**TASK STATEMENT**
What you give back must match the data character for character.

**RECORDS SUPPLIED**

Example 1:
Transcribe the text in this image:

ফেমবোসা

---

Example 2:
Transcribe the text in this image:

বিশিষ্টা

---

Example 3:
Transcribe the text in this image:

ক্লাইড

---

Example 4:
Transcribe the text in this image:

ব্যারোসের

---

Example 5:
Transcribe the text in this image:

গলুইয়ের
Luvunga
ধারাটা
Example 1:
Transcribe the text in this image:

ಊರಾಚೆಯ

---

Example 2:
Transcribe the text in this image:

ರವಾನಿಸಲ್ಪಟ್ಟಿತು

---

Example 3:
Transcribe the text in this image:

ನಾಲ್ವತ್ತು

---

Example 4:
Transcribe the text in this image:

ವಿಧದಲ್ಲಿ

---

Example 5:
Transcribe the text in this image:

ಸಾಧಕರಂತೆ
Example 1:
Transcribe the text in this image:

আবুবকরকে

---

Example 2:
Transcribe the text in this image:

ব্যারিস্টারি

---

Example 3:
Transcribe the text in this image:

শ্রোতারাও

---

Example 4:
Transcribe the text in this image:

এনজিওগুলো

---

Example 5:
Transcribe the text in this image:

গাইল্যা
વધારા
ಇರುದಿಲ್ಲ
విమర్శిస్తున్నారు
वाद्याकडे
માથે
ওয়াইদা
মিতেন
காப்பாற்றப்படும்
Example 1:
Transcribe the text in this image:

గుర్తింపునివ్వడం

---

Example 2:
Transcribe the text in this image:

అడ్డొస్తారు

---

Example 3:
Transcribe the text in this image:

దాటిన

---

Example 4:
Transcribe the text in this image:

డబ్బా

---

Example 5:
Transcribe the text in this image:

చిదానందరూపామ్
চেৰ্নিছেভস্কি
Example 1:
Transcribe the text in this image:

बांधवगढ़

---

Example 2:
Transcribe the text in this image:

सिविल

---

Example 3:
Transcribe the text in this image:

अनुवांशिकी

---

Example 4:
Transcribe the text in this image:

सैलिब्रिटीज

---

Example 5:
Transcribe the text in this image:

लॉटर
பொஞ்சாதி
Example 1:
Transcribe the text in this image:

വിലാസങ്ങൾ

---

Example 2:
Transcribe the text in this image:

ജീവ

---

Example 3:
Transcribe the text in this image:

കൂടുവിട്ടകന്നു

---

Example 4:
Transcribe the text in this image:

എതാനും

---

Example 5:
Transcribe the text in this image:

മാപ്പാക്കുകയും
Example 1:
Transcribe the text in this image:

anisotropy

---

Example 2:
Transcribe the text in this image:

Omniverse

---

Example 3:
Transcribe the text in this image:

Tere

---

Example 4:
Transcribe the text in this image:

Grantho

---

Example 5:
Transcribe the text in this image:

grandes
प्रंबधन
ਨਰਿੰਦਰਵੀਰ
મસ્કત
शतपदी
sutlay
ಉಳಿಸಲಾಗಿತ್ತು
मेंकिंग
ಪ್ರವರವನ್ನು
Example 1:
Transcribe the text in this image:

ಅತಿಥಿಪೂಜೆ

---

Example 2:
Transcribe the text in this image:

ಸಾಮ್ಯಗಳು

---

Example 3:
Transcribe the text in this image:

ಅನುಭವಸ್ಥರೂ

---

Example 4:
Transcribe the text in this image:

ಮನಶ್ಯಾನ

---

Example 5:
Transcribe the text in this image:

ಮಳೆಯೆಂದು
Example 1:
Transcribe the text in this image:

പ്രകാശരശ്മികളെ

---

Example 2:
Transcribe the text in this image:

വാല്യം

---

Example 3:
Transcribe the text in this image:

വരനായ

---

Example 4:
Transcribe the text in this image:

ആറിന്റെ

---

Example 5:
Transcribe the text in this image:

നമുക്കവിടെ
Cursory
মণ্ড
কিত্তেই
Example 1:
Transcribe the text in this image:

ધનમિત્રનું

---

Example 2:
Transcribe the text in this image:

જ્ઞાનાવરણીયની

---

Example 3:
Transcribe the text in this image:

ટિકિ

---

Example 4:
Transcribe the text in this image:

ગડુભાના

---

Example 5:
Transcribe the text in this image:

**EXPECTED ANSWER**
Example 1:
Transcribe the text in this image:

ফেমবোসা

---

Example 2:
Transcribe the text in this image:

বিশিষ্টা

---

Example 3:
Transcribe the text in this image:

ক্লাইড

---

Example 4:
Transcribe the text in this image:

ব্যারোসের

---

Example 5:
Transcribe the text in this image:

গলুইয়ের
Luvunga
ধারাটা
Example 1:
Transcribe the text in this image:

ಊರಾಚೆಯ

---

Example 2:
Transcribe the text in this image:

ರವಾನಿಸಲ್ಪಟ್ಟಿತು

---

Example 3:
Transcribe the text in this image:

ನಾಲ್ವತ್ತು

---

Example 4:
Transcribe the text in this image:

ವಿಧದಲ್ಲಿ

---

Example 5:
Transcribe the text in this image:

ಸಾಧಕರಂತೆ
Example 1:
Transcribe the text in this image:

আবুবকরকে

---

Example 2:
Transcribe the text in this image:

ব্যারিস্টারি

---

Example 3:
Transcribe the text in this image:

শ্রোতারাও

---

Example 4:
Transcribe the text in this image:

এনজিওগুলো

---

Example 5:
Transcribe the text in this image:

গাইল্যা
વધારા
ಇರುದಿಲ್ಲ
విమర్శిస్తున్నారు
वाद्याकडे
માથે
ওয়াইদা
মিতেন
காப்பாற்றப்படும்
Example 1:
Transcribe the text in this image:

గుర్తింపునివ్వడం

---

Example 2:
Transcribe the text in this image:

అడ్డొస్తారు

---

Example 3:
Transcribe the text in this image:

దాటిన

---

Example 4:
Transcribe the text in this image:

డబ్బా

---

Example 5:
Transcribe the text in this image:

చిదానందరూపామ్
চেৰ্নিছেভস্কি
Example 1:
Transcribe the text in this image:

बांधवगढ़

---

Example 2:
Transcribe the text in this image:

सिविल

---

Example 3:
Transcribe the text in this image:

अनुवांशिकी

---

Example 4:
Transcribe the text in this image:

सैलिब्रिटीज

---

Example 5:
Transcribe the text in this image:

लॉटर
பொஞ்சாதி
Example 1:
Transcribe the text in this image:

വിലാസങ്ങൾ

---

Example 2:
Transcribe the text in this image:

ജീവ

---

Example 3:
Transcribe the text in this image:

കൂടുവിട്ടകന്നു

---

Example 4:
Transcribe the text in this image:

എതാനും

---

Example 5:
Transcribe the text in this image:

മാപ്പാക്കുകയും
Example 1:
Transcribe the text in this image:

anisotropy

---

Example 2:
Transcribe the text in this image:

Omniverse

---

Example 3:
Transcribe the text in this image:

Tere

---

Example 4:
Transcribe the text in this image:

Grantho

---

Example 5:
Transcribe the text in this image:

grandes
प्रंबधन
ਨਰਿੰਦਰਵੀਰ
મસ્કત
शतपदी
sutlay
ಉಳಿಸಲಾಗಿತ್ತು
मेंकिंग
ಪ್ರವರವನ್ನು
Example 1:
Transcribe the text in this image:

ಅತಿಥಿಪೂಜೆ

---

Example 2:
Transcribe the text in this image:

ಸಾಮ್ಯಗಳು

---

Example 3:
Transcribe the text in this image:

ಅನುಭವಸ್ಥರೂ

---

Example 4:
Transcribe the text in this image:

ಮನಶ್ಯಾನ

---

Example 5:
Transcribe the text in this image:

ಮಳೆಯೆಂದು
Example 1:
Transcribe the text in this image:

പ്രകാശരശ്മികളെ

---

Example 2:
Transcribe the text in this image:

വാല്യം

---

Example 3:
Transcribe the text in this image:

വരനായ

---

Example 4:
Transcribe the text in this image:

ആറിന്റെ

---

Example 5:
Transcribe the text in this image:

നമുക്കവിടെ
Cursory
মণ্ড
কিত্তেই
Example 1:
Transcribe the text in this image:

ધનમિત્રનું

---

Example 2:
Transcribe the text in this image:

જ્ઞાનાવરણીયની

---

Example 3:
Transcribe the text in this image:

ટિકિ

---

Example 4:
Transcribe the text in this image:

ગડુભાના

---

Example 5:
Transcribe the text in this image:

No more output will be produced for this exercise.